Für Freunde der lateinischen Sprache und neugierig Etymologen sei nebenbei hinzugefügt, dass es sich prinzipiell um den semantisch unmöglichen Lokativ des substantivierten Adjektivs „bonus“=“gut“ handelt. Soweit der Latein-Bedeutungs-Noob, der aber immerhin ein respektabler Kenner der grammatischen Strukturen ist; der vokablegestählte Bedeutungsforscher hingegen differenziert tiefergehend und entdeckt dabei erstaunt, dass „bouns“ nicht bloß adjektivsch schlicht „gut“ sondern vielmehr auch „brav, gütig, tauglich, tüchtig, nützlich, ehrenhaft etc. pp.“ bedeutet und überdies substantivisch noch soviel meint wie „Ehrenmann, Herr, Kavalier, reichere Leute“, also im Prinzip die Pratrizier im alten Rom bezeichnet haben dürfte.

Es geht also, etymologisch hinter den Neologismus geschaut, um einen kosmopolitisch organisierten Ort, der von guten Gesetzen, geschaffen von einem unsichtbaren Philosophen-König, weise und klug, regiert wird; überdies um eine Welt der natürlichen Tüchtigkeit und der Lebensleistung, wo Taugliche und Untaugliche in kleinen Habitaten artgerecht eingepfercht, wettkämpfend dort gehalten und gezüchtet werden. Einen Förderer des Lebens scheinen wir vor uns zu haben, stillt er doch jedenfalls die Grundbedürfnisse seiner Schutzbefohlenen und lässt überdies der Natur nur wo nötig und dann nur technisch, nach Gusto und Gutdünken ihren sonst so freien Lauf. Mal wird er wohl in seinem Handeln liberal sein, mal paternalistisch, immer irgendwie idealistisch und am Überleben des Habitats und seiner (Primär-)Bewohner interessiert. Gott gewordenen Gutmensch oder terraristschen Spießer könnte man ihn somit auch nennen. Genaueres wissen wir ja derzeit nicht über den Urheber des Videos, die unsichtbaren Hand, die an die Glasgefäße und die Play-Taste gelegt wurde. Wir kennen ja nur ihr Werk und können dabei ihre Präsenz bloß durch Schatten und Schöpfung hindurch, also höchst indirekt erahnen; müssen somit notwendig spekulieren, zum wem die Hand wohl gehört und welche Attribute dem Besitzer der Hand wohl zukommen, welche Ideale womöglich in seinem Kopf herumspucken und wodurch sein Handeln letztlich also beeinflusst wird. Viel Raum trifft auf wenig Substanz.

#### [Datenauszüge]
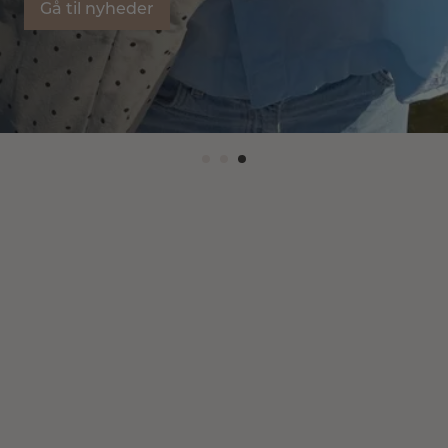
Gå til nyheder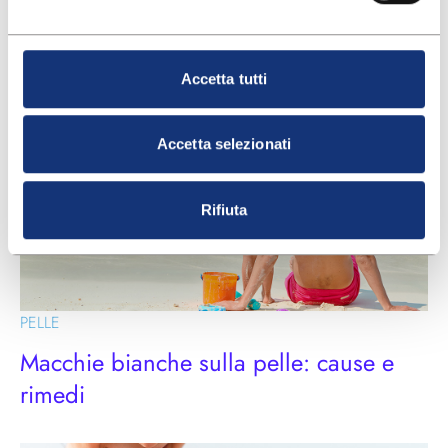
ARTICOLI CORRELATI
Accetta tutti
Accetta selezionati
Rifiuta
PELLE
Macchie bianche sulla pelle: cause e
rimedi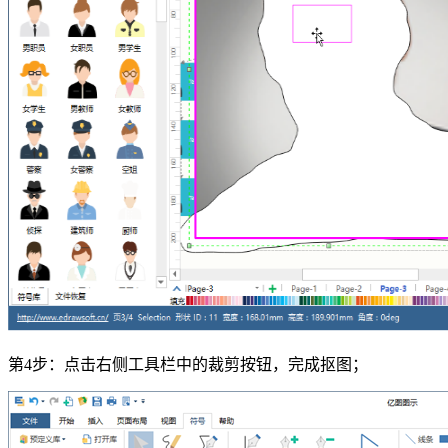
第4步：点击右侧工具栏中的裁剪按钮，完成抠图；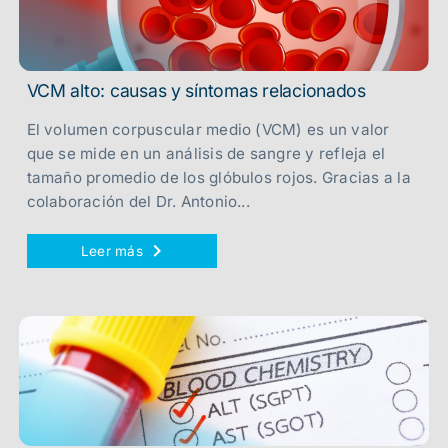
VCM alto: causas y síntomas relacionados
El volumen corpuscular medio (VCM) es un valor
que se mide en un análisis de sangre y refleja el
tamaño promedio de los glóbulos rojos. Gracias a la
colaboración del Dr. Antonio...
Leer más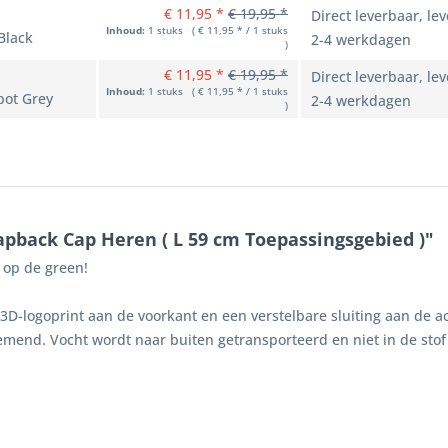
€ 11,95 *
€ 19,95 *
Direct leverbaar, lev
Inhoud:
1 stuks ( € 11,95 * / 1 stuks
Black
2-4 werkdagen
)
€ 11,95 *
€ 19,95 *
Direct leverbaar, lev
Inhoud:
1 stuks ( € 11,95 * / 1 stuks
pot Grey
2-4 werkdagen
)
apback Cap Heren ( L 59 cm Toepassingsgebied )"
g op de green!
D-logoprint aan de voorkant en een verstelbare sluiting aan de a
emend. Vocht wordt naar buiten getransporteerd en niet in de stof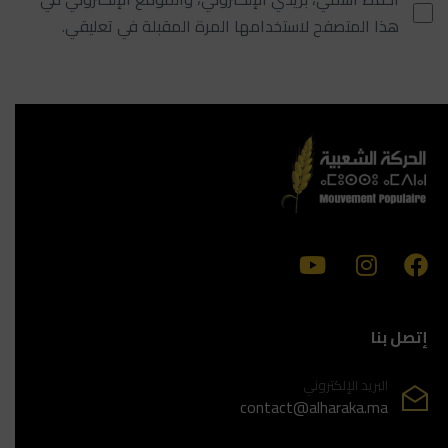
هذا المتصفح لاستخدامها المرة المقبلة في تعليقي.
إتصل بنا
البريد الإلكتروني
contact@alharaka.ma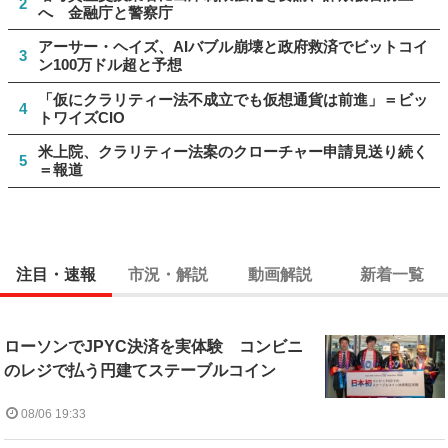
2
へ 金融庁と警察庁
アーサー・ヘイズ、AIバブル崩壊と政府救済でビットコイ
3
ン100万ドル超と予想
「仮にクラリティー法不成立でも仮想通貨は前進」＝ビッ
4
トワイズCIO
米上院、クラリティー法案のクローチャー申請見送り続く
5
＝報道
注目・速報
市況・解説
動画解説
新着一覧
ローソンでJPYC決済を実体験 コンビニ
のレジで払う円建てステーブルコイン
08/06 19:33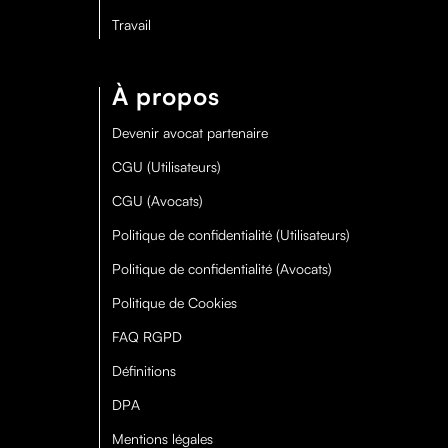
Travail
À propos
Devenir avocat partenaire
CGU (Utilisateurs)
CGU (Avocats)
Politique de confidentialité (Utilisateurs)
Politique de confidentialité (Avocats)
Politique de Cookies
FAQ RGPD
Définitions
DPA
Mentions légales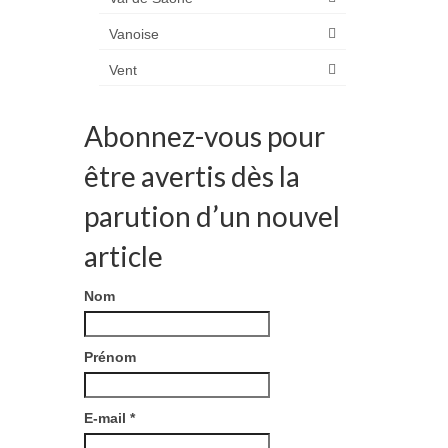
Vanoise
Vent
Abonnez-vous pour
être avertis dès la
parution d’un nouvel
article
Nom
Prénom
E-mail
*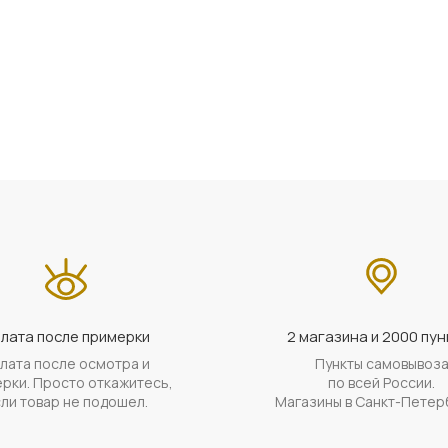
лата после примерки
2 магазина и 2000 пун
лата после осмотра и
Пункты самовывоз
рки. Просто откажитесь,
по всей России.
ли товар не подошел.
Магазины в Санкт-Петер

#### [Deine Aufgaben]
#1 Welche Bedeutungen nennt der gezeigte Text für das lateinische Wort, wenn es als Substantiv gebraucht wird? Zähl sie alle auf.
#2 Fass den gezeigten Text in zwei Sätzen zusammen.
#3 Schreib den gezeigten Text über das lateinische Wort und den unsichtbaren Urheber des Videos nach seinem letzten Satz weiter.

#### [Deine Antworten]
#1 Ehrenmann, Herr, Kavalier, reichere Leute

#2 Der Text erklärt das Wort als Lokativ des substantivierten Adjektivs „bonus“, das nicht nur „gut“, sondern auch „brav, gütig, tauglich, tüchtig, nützlich, ehrenhaft“ und als Substantiv „Ehrenmann, Herr, Kavalier, reichere Leute“ bedeutet. Demnach geht es um einen Ort, den ein unsichtbarer Philosophen-König mit guten Gesetzen regiert und an dem Taugliche und Untaugliche in kleinen Habitaten gehalten werden, wobei man über den Urheber des Videos nur spekulieren kann, weil man allein sein Werk kennt.

#3
Theologisch gesprochen suchen wir die Eigenschaften Gottes; hoffen wir, dass wir beim Finden keinem Terrarien-Teufel auf dem Leim gegangen sein werden. Die Klassiker von Allmacht und Allwissen jedenfalls können wir schon mal demütig von der Liste der Attribute streichen. Dennoch kommt dem Halter von Heimtieren, insbesondere bezogen auf die Bewohnern solcher Habitate, eine derart große Macht zu, dass er praktisch relativ nah an Allmacht herankommt. Für die Geschöpfe, die arglos in ihren gläsernen Gefängnissen sitzen, spielt der Protagonist der Bilderfolge eine herausragende, lebensbestimmende Rolle. Er ist gewiss kein Gott, aber etwas konkret sehr Ähnliches ist er schon, eine Art transzendentes Wesen, das jenseits der Lebenswelt der Heimtiere wohnt, Wunder wirkt und seinen Schützlingen willkürlich gewährt und wieder entzieht.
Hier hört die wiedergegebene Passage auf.